A comienzos del año se tenía en el país gran expectativa por lo que podría ser una gran reforma que apuntara a corregir los vicios que han pervertido el ejercicio de la política en Colombia, como la prevalencia del voto preferente sobre las listas de los partidos y la circunscripción nacional general para el Senado, por ejemplo, lo que encarece demasiado las campañas y facilita el ingreso de dineros ilegales. No obstante, todo indica que terminará aprobada una reforma que se queda a mitad de camino en aspectos esenciales y que podrá tener efectos inesperados de cara a las elecciones parlamentarias y presidenciales del próximo año.
La realidad es que después de enormes ambivalencias en los debates en la Cámara de Representantes, en la Comisión Primera del Senado en un solo debate se tomaron decisiones audaces que seguramente serán ratificadas en la plenaria en los próximos días, y vendrá luego la conciliación en la que es impredecible su resultado, y la probabilidad de que esta reforma sanee las costumbres políticas parece muy limitada.
Del proyecto nacido de las recomendaciones de la Comisión Especial Electoral, que no solo buscaba reformas a la política como tal sino también modificar aspectos esenciales del sistema electoral colombiano, queda muy poco, casi nada. De hecho, solo se hace un pequeño ajuste en la elección de los magistrados del Consejo Nacional Electoral que no aporta a generar más transparencia, independencia, neutralidad y equilibrio a la política. Ese organismo seguirá politizado, contrario a la tendencia de entidades similares en las democracias más consolidadas del mundo.
La iniciativa gastó cuatro meses en la Cámara, de donde salió desvirtuada de su intención inicial, de facilitarles la participación política a las fuerzas alternativas más pequeñas, y todo indica que el resultado en el Senado podrá ser que se conformen grandes coaliciones de partidos grandes y pequeños que tengan algunas afinidades ideológicas. Eso tiene sus pro y sus contra que solo con el tiempo se podrán evaluar adecuadamente.
El aspecto más polémico de lo aprobado en el fugaz debate en la Comisión Primera del Senado es que los congresistas que no estén de acuerdo con las coaliciones que hagan sus partidos y movimientos políticos podrán cambiar de colectividad sin incurrir en doble militancia, algo que con el tiempo podrá arrojar efectos insospechados, aunque les da la posibilidad a quienes no comulguen con las alianzas de su partido buscar alternativas más próximas a su forma de pensar.
Como resultado positivo para los partidos pequeños, se eliminó durante ocho años el umbral mínimo de votación para mantener el reconocimiento y poder recibir financiación del Estado. Eso les garantiza a partidos como el Verde, el Mira, o el propio Polo Democrático seguir en la brega electoral manteniendo sus banderas.

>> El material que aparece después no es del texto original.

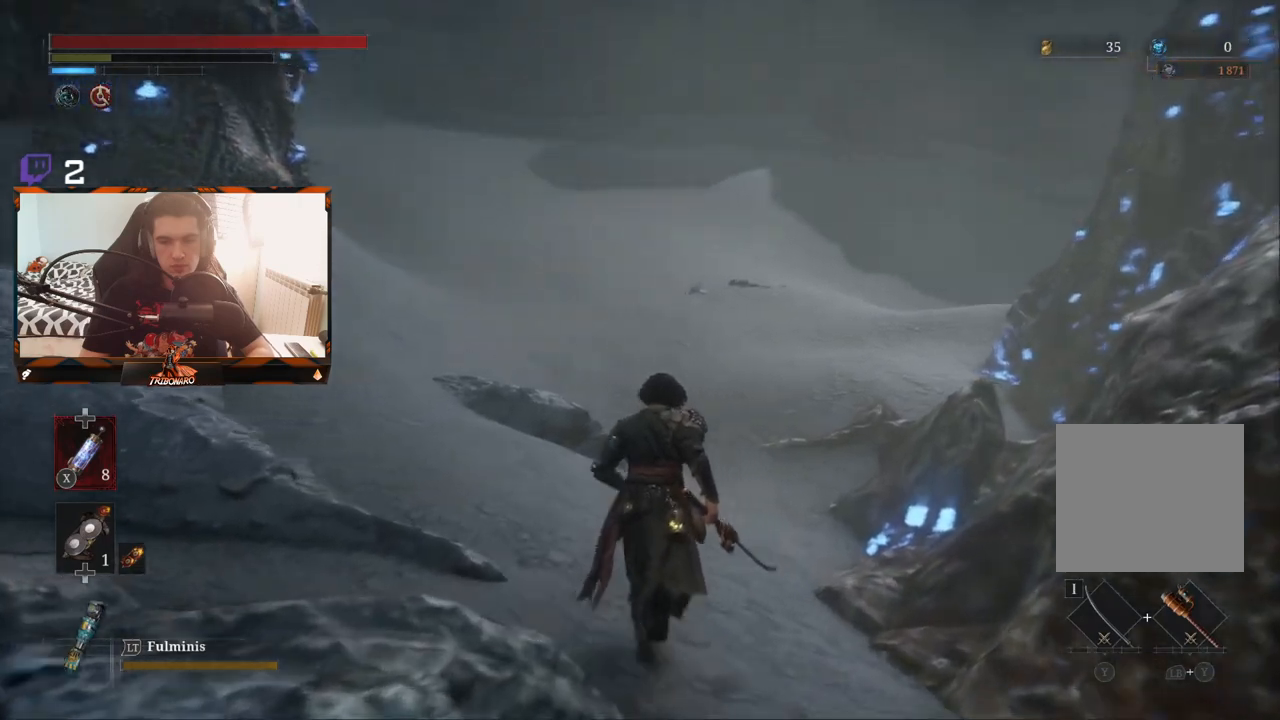
{"buttons": [], "left_stick": "up", "right_stick": "center", "events": [[167, "right_stick", "center"]]}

Instancias como la de la Misión de Observación Electoral (MOE) consideran que la reforma política que avanza en el Congreso es un retroceso, e inclusive creen que incentivará la corrupción, por el hecho de que los congresistas puedan ser ministros o embajadores. Lo cierto es que haber dejado hundir definitivamente esta reforma habría sido un costoso error, y que lo más conveniente es que se rescate por lo menos algo que ayude a ordenar en algo la política. Del ahogado el sombrero, como se dice. Quedan muchos asuntos pendientes, porque tampoco tiene mucha lógica que haya ahora una mayor financiación estatal de las campañas, cuando no se tienen mecanismos que ayuden a la democracia interna de los partidos, ni que se fomenten las listas cerradas por sobre el voto preferente.
Queda también por resolver la participación en política de los funcionarios públicos, que hoy se prohíbe, pero que es una norma que no se cumple y no tiene sentido mantener. Los funcionarios, y más los de elección popular, son por definición políticos, y debe reglamentarse su participación en las campañas electorales para terminar con tanta falsedad y violación de la ley.